The following are six potential consequences of untreated hearing loss.
1. Missing out
Hearing loss can cause you to lose out on important conversations and common sounds like birds chirping or the sound of rain on the rooftop. Ordinary household sounds continue to fade as your personal world of sound narrows.
2. Anxiety and depression
A study by the National Council on the Aging revealed that people with untreated hearing loss age 50 and older were more likely to report depression, anxiety, and paranoia and were less social as compared to people who used hearing aids.
Hearing loss can contribute to impaired relationships, anxiety, social isolation, and ultimately depression. Hearing loss can be stressful and embarrassing and can have considerable emotional effects.
3. Intellectual decline
Hearing loss can impact your thinking and memory. Johns Hopkins Medicine discovered that those with hearing loss encountered rates of cognitive decline 30-40 percent faster than those with normal hearing.
The rate of decline depends on the intensity of hearing loss, but on average, those with hearing loss developed drastic impairment in cognitive ability 3.2 years sooner than those with normal hearing.
4. Listening fatigue
Listening requires energy and effort, and when you fight to hear certain words or have to constantly fill in the blanks, the extra hassle is exhausting. Individuals with hearing loss describe higher levels of fatigue at the end of the day, particularly immediately after lengthy conferences or group activities.

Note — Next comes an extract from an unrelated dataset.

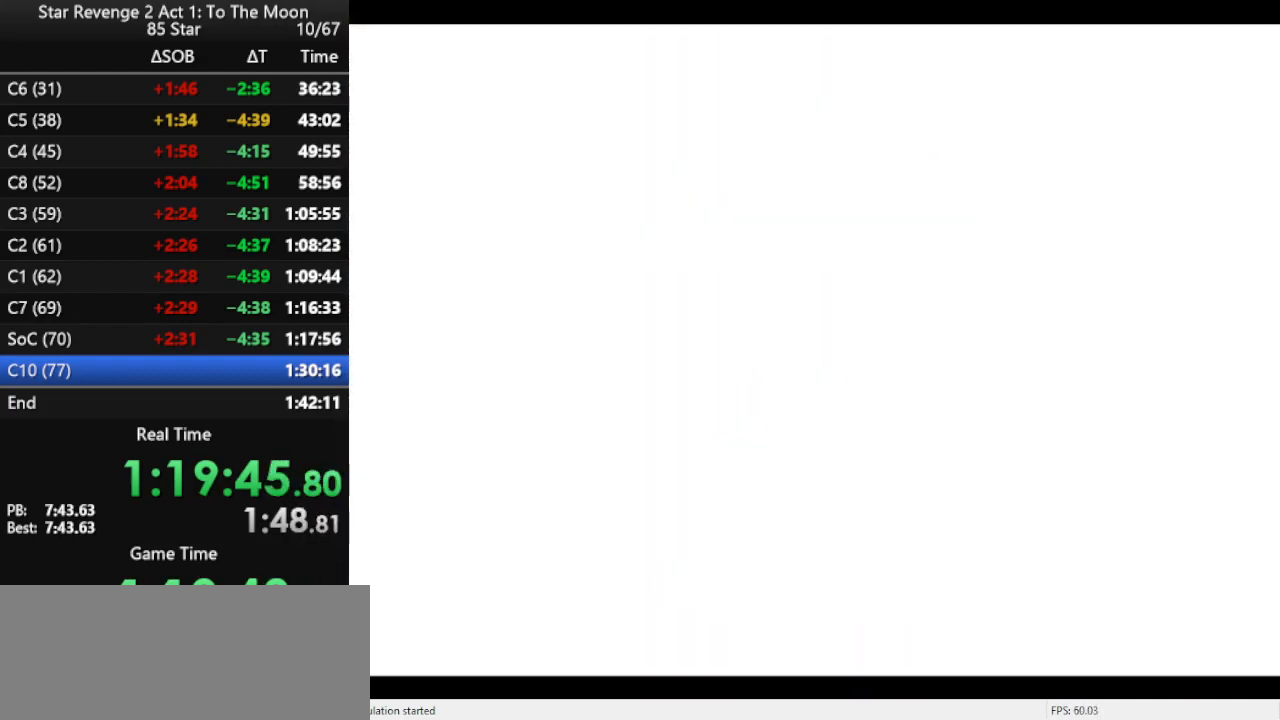
{"buttons": ["C_RIGHT"], "left_stick": "up", "events": [[167, "left_stick", "up"], [267, "C_RIGHT", "down"], [367, "C_RIGHT", "up"], [433, "C_RIGHT", "down"]]}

5. Diminished work performance
The Better Hearing Institute discovered that, based on a survey of more than 40,000 households, hearing loss adversely affected yearly household income by an average of as much as $12,000. The financial impact was directly associated with the amount of hearing loss.

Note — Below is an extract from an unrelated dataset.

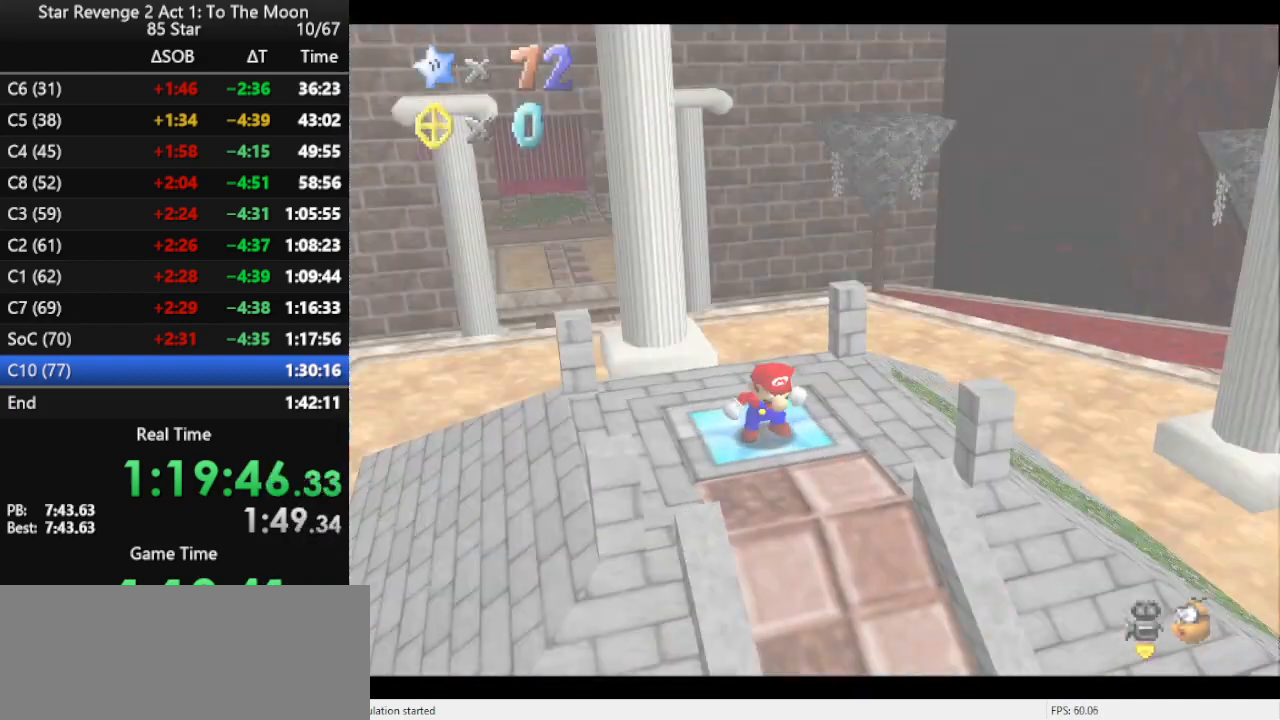
{"buttons": [], "left_stick": "up-right", "events": [[67, "C_RIGHT", "up"], [167, "left_stick", "up-right"]]}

The results make sense. Hearing loss can bring on communication problems and mistakes on the job, limiting productiveness, promotions, and in some instances taking people out of the job market.
6. Safety concerns
Individuals with hearing loss can fail to hear alarms, sirens, or other alerts to potentially unsafe conditions. They’re also more likely to have a history of falling.
According to a study from Johns Hopkins University, hearing loss has been associated with an increased risk of falling. Those with mild hearing loss were nearly three times more likely to have a history of falling and the likelihood of falling increased as hearing loss became more serious.
The reality is hearing loss is not just a trivial inconvenience—it has a variety of physical, mental, and social consequences that can dramatically reduce an individual’s overall quality of life. But the good news is that it’s virtually all avoidable.
Most of the consequences we just reviewed are the product of reduced sound stimulation to the brain. Modern day hearing aids, while not able to restore hearing entirely to normal, nevertheless can provide you with the amplification necessary to avert most or all of these consequences.
That’s why the majority of patients are pleased with their hearing aid’s overall performance. It makes it possible for them to effortlessly understand speech, hear without continually struggling, and take pleasure in the sounds they’ve been missing for years.
Don’t risk the consequences—try out the new technology and find out for yourself how your life can improve.